Agnes Wold é médica e professora de bacteriologia clínica na Salgrens Academy da Universidade de Gotemburgo. Em sua opinião, as estatísticas da taxa de sobrevivência não fazem sentido. Ele dá uma imagem distorcida de quantos pacientes sobrevivem ao câncer.
“O mais importante são os diagnósticos ativos. Por exemplo, a mamografia também detecta câncer que não pode ser encontrado de outra forma - e ninguém morre."
É digno de nota que tantos pacientes estão morrendo agora quanto há 50 anos, disse ela.
"E a mortalidade por doenças cardiovasculares foi reduzida pela metade desde os anos 1980."
Claes Cerre concorda que a participação de tumores de baixo risco nas estatísticas o embeleza um pouco.
“Trata-se principalmente de câncer de mama e de próstata, mas isso é menos de um terço de todos os casos.
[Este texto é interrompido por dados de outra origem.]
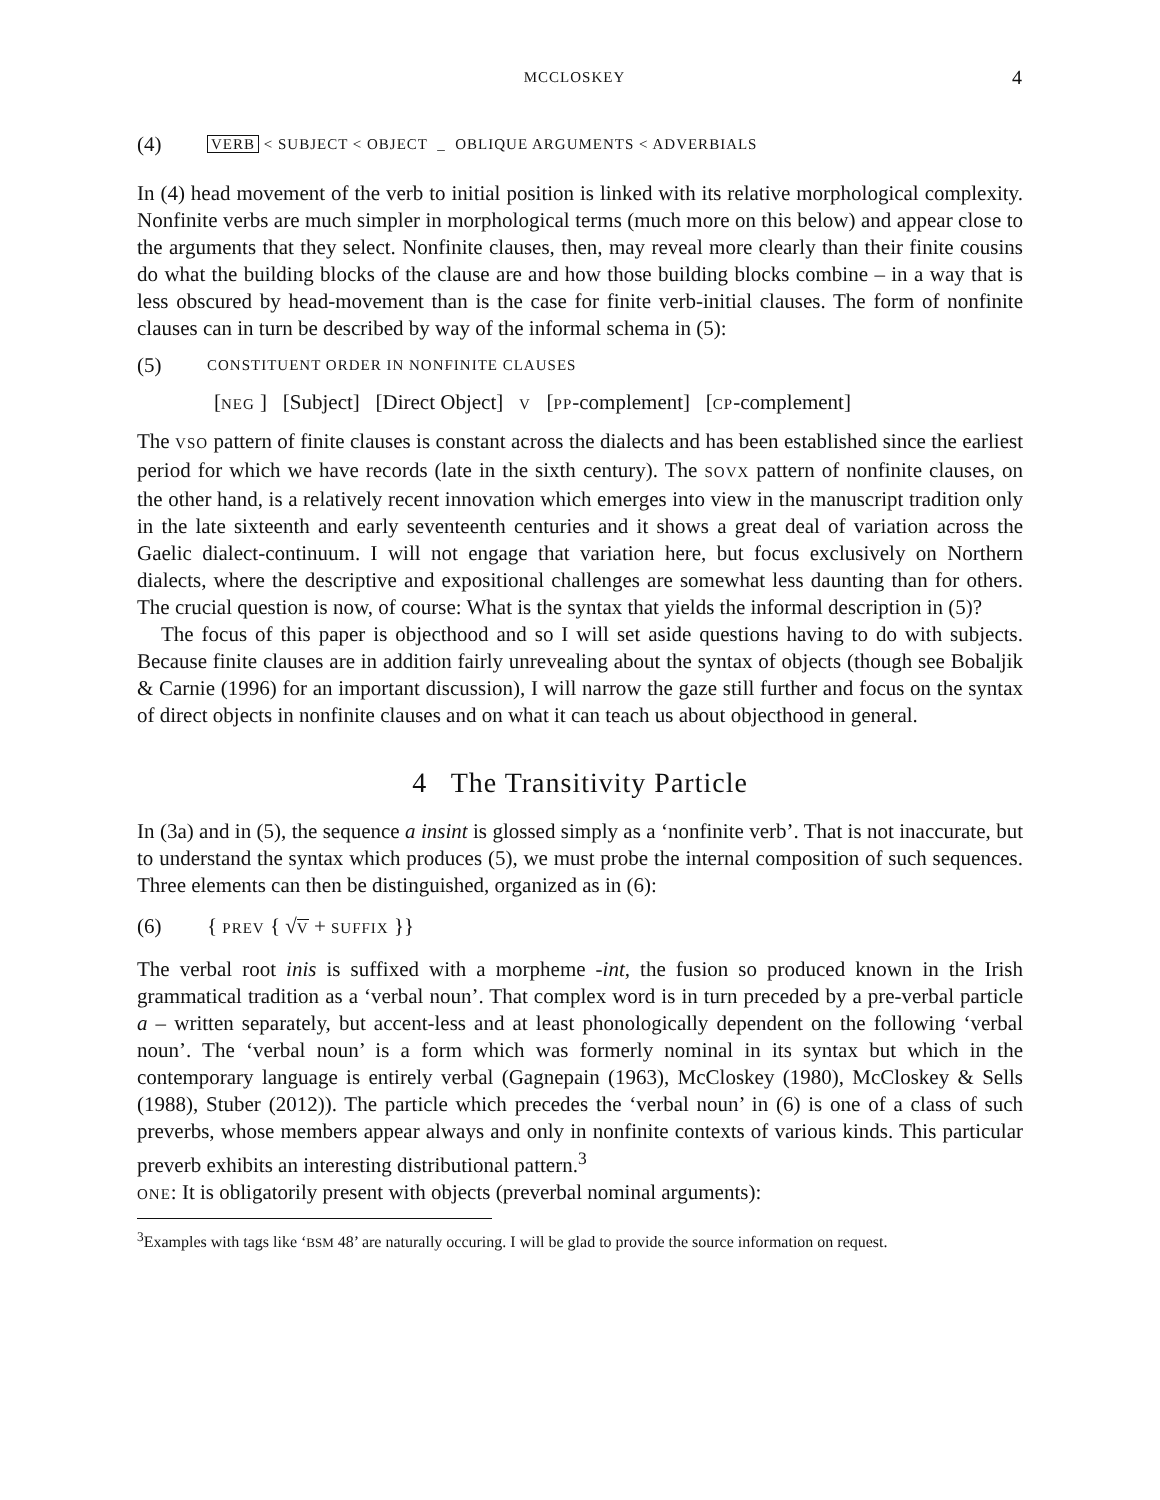MCCLOSKEY 4
(4) VERB < SUBJECT < OBJECT _ OBLIQUE ARGUMENTS < ADVERBIALS
In (4) head movement of the verb to initial position is linked with its relative morphological complexity. Nonfinite verbs are much simpler in morphological terms (much more on this below) and appear close to the arguments that they select. Nonfinite clauses, then, may reveal more clearly than their finite cousins do what the building blocks of the clause are and how those building blocks combine – in a way that is less obscured by head-movement than is the case for finite verb-initial clauses. The form of nonfinite clauses can in turn be described by way of the informal schema in (5):
(5) CONSTITUENT ORDER IN NONFINITE CLAUSES
[NEG ] [Subject] [Direct Object] V [PP-complement] [CP-complement]
The VSO pattern of finite clauses is constant across the dialects and has been established since the earliest period for which we have records (late in the sixth century). The SOVX pattern of nonfinite clauses, on the other hand, is a relatively recent innovation which emerges into view in the manuscript tradition only in the late sixteenth and early seventeenth centuries and it shows a great deal of variation across the Gaelic dialect-continuum. I will not engage that variation here, but focus exclusively on Northern dialects, where the descriptive and expositional challenges are somewhat less daunting than for others. The crucial question is now, of course: What is the syntax that yields the informal description in (5)?
The focus of this paper is objecthood and so I will set aside questions having to do with subjects. Because finite clauses are in addition fairly unrevealing about the syntax of objects (though see Bobaljik & Carnie (1996) for an important discussion), I will narrow the gaze still further and focus on the syntax of direct objects in nonfinite clauses and on what it can teach us about objecthood in general.
4 The Transitivity Particle
In (3a) and in (5), the sequence a insint is glossed simply as a ‘nonfinite verb’. That is not inaccurate, but to understand the syntax which produces (5), we must probe the internal composition of such sequences. Three elements can then be distinguished, organized as in (6):
(6) { PREV { √V + SUFFIX }}
The verbal root inis is suffixed with a morpheme -int, the fusion so produced known in the Irish grammatical tradition as a ‘verbal noun’. That complex word is in turn preceded by a pre-verbal particle a – written separately, but accent-less and at least phonologically dependent on the following ‘verbal noun’. The ‘verbal noun’ is a form which was formerly nominal in its syntax but which in the contemporary language is entirely verbal (Gagnepain (1963), McCloskey (1980), McCloskey & Sells (1988), Stuber (2012)). The particle which precedes the ‘verbal noun’ in (6) is one of a class of such preverbs, whose members appear always and only in nonfinite contexts of various kinds. This particular preverb exhibits an interesting distributional pattern.<sup>3</sup>
ONE: It is obligatorily present with objects (preverbal nominal arguments):
<sup>3</sup> Examples with tags like ‘BSM 48’ are naturally occuring. I will be glad to provide the source information on request.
E para a maioria dos cânceres, não há métodos de diagnóstico ativos que detectem tumores em um estágio inicial."
Mas a mortalidade caiu e as chances de sobrevivência são maiores hoje do que há 50 anos, enfatiza.
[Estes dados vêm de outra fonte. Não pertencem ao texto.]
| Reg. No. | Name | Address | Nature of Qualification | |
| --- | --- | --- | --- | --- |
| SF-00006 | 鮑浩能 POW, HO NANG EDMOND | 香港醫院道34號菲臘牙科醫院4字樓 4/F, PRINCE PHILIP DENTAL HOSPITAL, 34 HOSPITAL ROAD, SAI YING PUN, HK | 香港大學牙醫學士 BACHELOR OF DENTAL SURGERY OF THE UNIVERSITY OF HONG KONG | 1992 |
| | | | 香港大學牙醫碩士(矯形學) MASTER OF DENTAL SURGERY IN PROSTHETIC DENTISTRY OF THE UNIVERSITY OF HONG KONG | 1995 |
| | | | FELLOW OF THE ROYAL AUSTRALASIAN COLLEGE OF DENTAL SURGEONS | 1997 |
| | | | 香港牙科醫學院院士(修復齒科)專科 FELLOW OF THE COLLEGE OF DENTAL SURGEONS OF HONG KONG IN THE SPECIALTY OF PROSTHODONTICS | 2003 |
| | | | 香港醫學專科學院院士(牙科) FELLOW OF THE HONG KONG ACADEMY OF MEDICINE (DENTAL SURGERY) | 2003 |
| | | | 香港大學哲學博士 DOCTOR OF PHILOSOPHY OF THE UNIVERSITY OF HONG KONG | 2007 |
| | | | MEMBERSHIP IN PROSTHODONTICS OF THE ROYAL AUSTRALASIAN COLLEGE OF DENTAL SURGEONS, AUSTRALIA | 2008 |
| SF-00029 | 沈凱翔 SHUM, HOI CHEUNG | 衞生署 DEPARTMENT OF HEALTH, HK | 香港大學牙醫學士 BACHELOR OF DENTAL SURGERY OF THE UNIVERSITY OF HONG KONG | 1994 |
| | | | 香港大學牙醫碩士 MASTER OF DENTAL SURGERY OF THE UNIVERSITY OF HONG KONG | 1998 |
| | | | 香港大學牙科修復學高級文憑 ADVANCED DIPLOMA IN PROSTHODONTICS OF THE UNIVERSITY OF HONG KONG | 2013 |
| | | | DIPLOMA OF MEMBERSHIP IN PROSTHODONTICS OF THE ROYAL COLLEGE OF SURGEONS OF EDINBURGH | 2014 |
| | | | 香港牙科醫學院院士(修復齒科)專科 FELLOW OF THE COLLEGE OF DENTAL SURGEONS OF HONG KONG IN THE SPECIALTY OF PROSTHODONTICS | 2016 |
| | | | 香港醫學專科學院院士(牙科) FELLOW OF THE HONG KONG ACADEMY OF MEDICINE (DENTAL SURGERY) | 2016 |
"Definitivamente. Mas muito depende de que tipo de câncer estamos falando."
Em quatro anos, Dewey Stringer recebeu um total de 63 cursos de terapia imunológica. Eles dispersaram suas próprias defesas imunológicas, de modo que os tumores, essas metástases agressivas que de outra forma teriam tirado sua vida há muito tempo, diminuíram significativamente ou desapareceram por completo.
Claro, houve alguns efeitos colaterais. Ele vai ao banheiro vinte vezes ao dia, o tempo todo se sente cansado, sofre de feridas e coceira.
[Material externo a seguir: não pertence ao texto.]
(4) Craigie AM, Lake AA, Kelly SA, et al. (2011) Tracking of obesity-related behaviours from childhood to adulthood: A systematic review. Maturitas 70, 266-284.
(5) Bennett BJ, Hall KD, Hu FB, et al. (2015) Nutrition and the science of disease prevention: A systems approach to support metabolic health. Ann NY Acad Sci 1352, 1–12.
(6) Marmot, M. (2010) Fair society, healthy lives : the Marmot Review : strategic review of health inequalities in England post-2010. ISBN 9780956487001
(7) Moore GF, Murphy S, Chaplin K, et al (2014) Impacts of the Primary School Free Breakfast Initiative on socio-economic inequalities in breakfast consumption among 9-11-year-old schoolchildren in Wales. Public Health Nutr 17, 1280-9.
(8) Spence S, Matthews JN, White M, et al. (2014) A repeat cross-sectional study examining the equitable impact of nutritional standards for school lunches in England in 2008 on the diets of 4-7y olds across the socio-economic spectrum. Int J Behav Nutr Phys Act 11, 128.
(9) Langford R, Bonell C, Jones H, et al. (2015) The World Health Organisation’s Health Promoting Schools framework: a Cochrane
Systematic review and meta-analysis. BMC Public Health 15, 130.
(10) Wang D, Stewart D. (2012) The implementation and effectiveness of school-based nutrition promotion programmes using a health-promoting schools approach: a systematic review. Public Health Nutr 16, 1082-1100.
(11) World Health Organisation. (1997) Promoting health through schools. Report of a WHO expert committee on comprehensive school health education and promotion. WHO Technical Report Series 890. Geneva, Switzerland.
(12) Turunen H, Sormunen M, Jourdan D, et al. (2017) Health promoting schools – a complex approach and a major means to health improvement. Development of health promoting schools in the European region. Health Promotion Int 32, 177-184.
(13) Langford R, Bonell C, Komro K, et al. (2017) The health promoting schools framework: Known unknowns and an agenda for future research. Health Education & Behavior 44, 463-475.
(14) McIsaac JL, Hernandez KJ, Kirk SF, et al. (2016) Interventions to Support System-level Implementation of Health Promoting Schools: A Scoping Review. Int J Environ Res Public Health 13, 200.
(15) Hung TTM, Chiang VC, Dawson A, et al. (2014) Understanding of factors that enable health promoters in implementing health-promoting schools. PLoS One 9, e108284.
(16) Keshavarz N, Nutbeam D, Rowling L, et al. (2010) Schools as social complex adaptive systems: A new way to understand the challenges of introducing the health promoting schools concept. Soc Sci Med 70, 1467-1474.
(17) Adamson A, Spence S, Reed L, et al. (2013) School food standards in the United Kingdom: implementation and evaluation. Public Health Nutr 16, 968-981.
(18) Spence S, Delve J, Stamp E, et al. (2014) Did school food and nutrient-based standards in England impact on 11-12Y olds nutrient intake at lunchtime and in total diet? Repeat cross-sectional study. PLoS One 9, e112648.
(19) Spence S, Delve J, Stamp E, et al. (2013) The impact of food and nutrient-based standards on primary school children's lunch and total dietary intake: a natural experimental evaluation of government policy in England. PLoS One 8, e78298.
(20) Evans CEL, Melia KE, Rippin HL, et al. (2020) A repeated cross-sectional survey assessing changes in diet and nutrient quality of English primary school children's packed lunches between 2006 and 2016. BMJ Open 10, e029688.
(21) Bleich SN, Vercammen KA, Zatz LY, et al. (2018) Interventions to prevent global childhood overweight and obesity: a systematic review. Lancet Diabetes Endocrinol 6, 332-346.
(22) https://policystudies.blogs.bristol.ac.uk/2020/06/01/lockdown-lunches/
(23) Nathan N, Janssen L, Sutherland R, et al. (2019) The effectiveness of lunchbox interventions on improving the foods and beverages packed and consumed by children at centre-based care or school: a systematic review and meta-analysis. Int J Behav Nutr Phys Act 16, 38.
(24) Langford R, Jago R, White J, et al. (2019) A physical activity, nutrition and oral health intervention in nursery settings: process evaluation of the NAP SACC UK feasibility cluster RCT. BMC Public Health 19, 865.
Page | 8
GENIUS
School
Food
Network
“Passei por um caminho louco, foi o pior e ao mesmo tempo o melhor que me aconteceu. Comecei uma fundação, que vai para o Anderson Center. Os fundos para a saúde estão sendo cortados, mas ao contrário, eles deveriam destinar mais dinheiro para a pesquisa. São necessários exames de sangue especiais, que podem detectar rapidamente um tumor e monitorar seu crescimento. O tempo todo à espera de uma resposta, como agora, é apenas barbárie."
A onda de calor incomumente longa em Houston está diminuindo. Mas quando nos sentamos em um banco no jardim de um hospital, a temperatura na sombra chega a 35 graus. Dewey Stringer chamou um táxi, mas tenho tempo de fazer a última pergunta: ele já venceu o câncer?
"Provavelmente. Mas o medo permanece. Posso acordar porque meu dedo do pé coça e ter certeza de que tenho um tumor ali. O câncer é sempre ruim e ainda mais difícil para os entes queridos. Fiquei muito tempo envergonhado quando me lembrei de como me comportava com minha esposa quando adoeci. Mas agora estamos ainda mais perto."
Jim Ellison sempre fica muito emocionado quando os pacientes falam sobre como a terapia imunológica os ajudou a combater o câncer. Esta é uma verdadeira vitória depois de todos os obstáculos e ataques cruéis de colegas, empresas farmacêuticas e da Food and Drug Administration dos EUA. Todo mundo pensava que ele estava fazendo um absurdo, e isso não é ciência, mas vodu.
E também o câncer não passou por seus parentes. Jim Ellison cresceu na cidade mineira de Alice, Texas. Meu pai era médico de família. Mamãe morreu de câncer de pulmão e meu irmão saiu do melanoma cedo. O segundo irmão faleceu de câncer de próstata em 2011, mesmo ano em que o medicamento de Jim Ellison foi aprovado. Mas o irmão não teve a oportunidade de receber um tratamento que provavelmente salvaria sua vida.
O próprio Jim Ellison também foi diagnosticado com câncer de próstata e se recuperou graças à sua própria imunoterapia.
Quão boa é a terapia imunológica?
“Hoje, milhões de americanos com oncologia avançada estão recebendo terapia imunológica. Não é um substituto para outros tratamentos, mas um suplemento. Diferentes terapias imunológicas também podem ser combinadas entre si - isso é mais eficaz."
No entanto, a terapia imunológica ainda é cara, custando cerca de um milhão de SEK por um ano. O seguro médico pode cobri-lo, mas nem todos nos Estados Unidos têm fundos para fazê-lo.
Estamos entrando em um grande laboratório de 70 pessoas fazendo pesquisas sobre o câncer em escala global. Jim Ellison acredita que o próximo grande avanço será a engenharia genética combinada com outros métodos.
"Será um salto gigante para a frente."